Every line below should be copied exactly; drop the pictures.

### Given data
==================================================
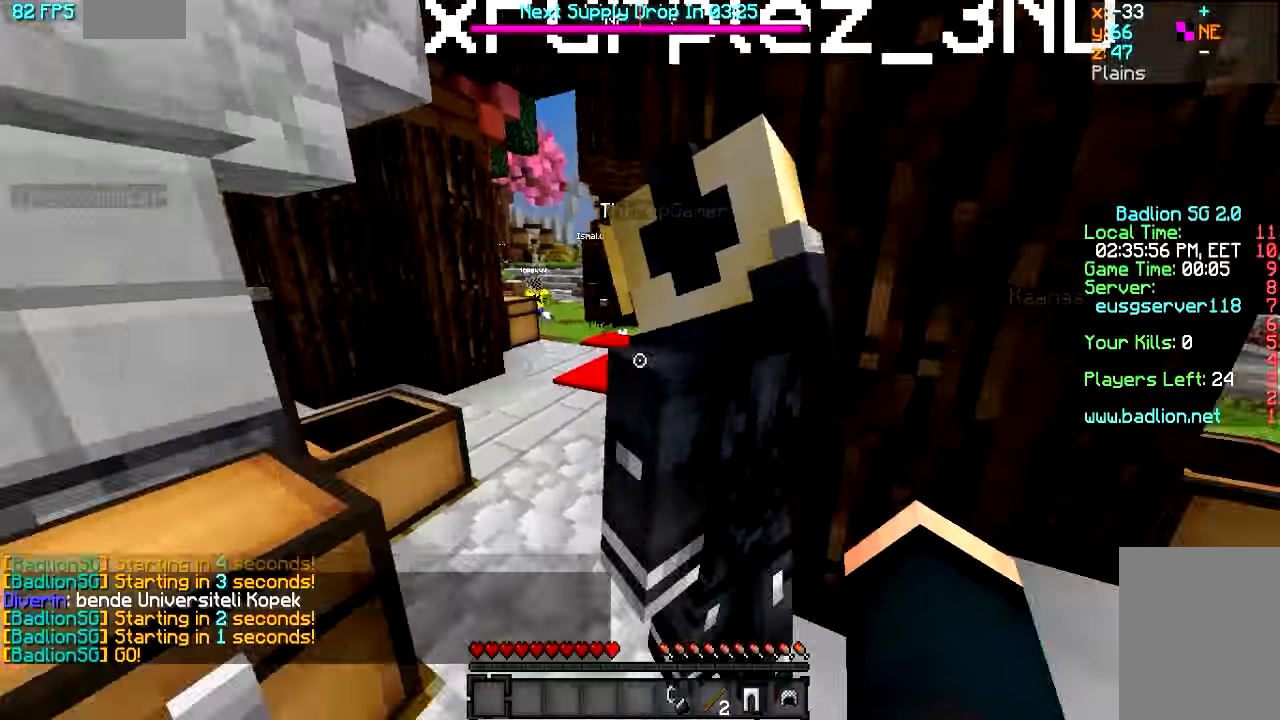
Gameplay with keyboard and mouse; each line is a JSON object with the keys and mouse buttons held at the frame after it. "events" lists presses ("down") and releases ("up") of "a", "d", "s", "w", "mouse_left" and "mouse_right" between this image and that frame as [ms after this image, input, new state], when the widget could be followed in between. "mouse_left", "mouse_right" = the "left", "right" buttons of the "mouse" list. No other keys are recorded. Fast repeated clicks can show as one long hold. Mouse movement is not recorded.
{"keys": ["w"], "mouse": [], "events": [[50, "d", "down"], [100, "w", "down"], [400, "d", "up"]]}
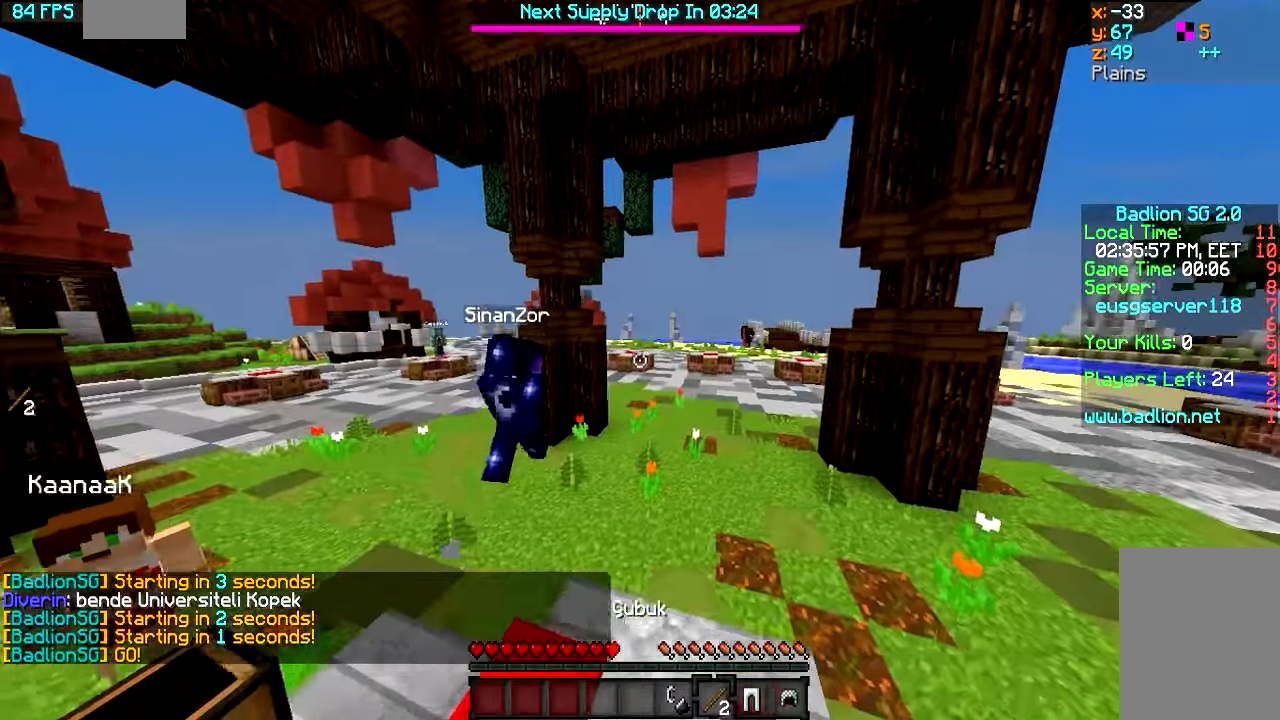
{"keys": ["w"], "mouse": [], "events": []}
==================================================
### Response to this exercise
Gameplay with keyboard and mouse; each line is a JSON object with the keys and mouse buttons held at the frame after it. "events" lists presses ("down") and releases ("up") of "a", "d", "s", "w", "mouse_left" and "mouse_right" between this image and that frame as [ms after this image, input, new state], when the widget could be followed in between. "mouse_left", "mouse_right" = the "left", "right" buttons of the "mouse" list. No other keys are recorded. Fast repeated clicks can show as one long hold. Mouse movement is not recorded.
{"keys": ["w"], "mouse": [], "events": [[50, "d", "down"], [100, "w", "down"], [400, "d", "up"]]}
{"keys": ["w"], "mouse": [], "events": []}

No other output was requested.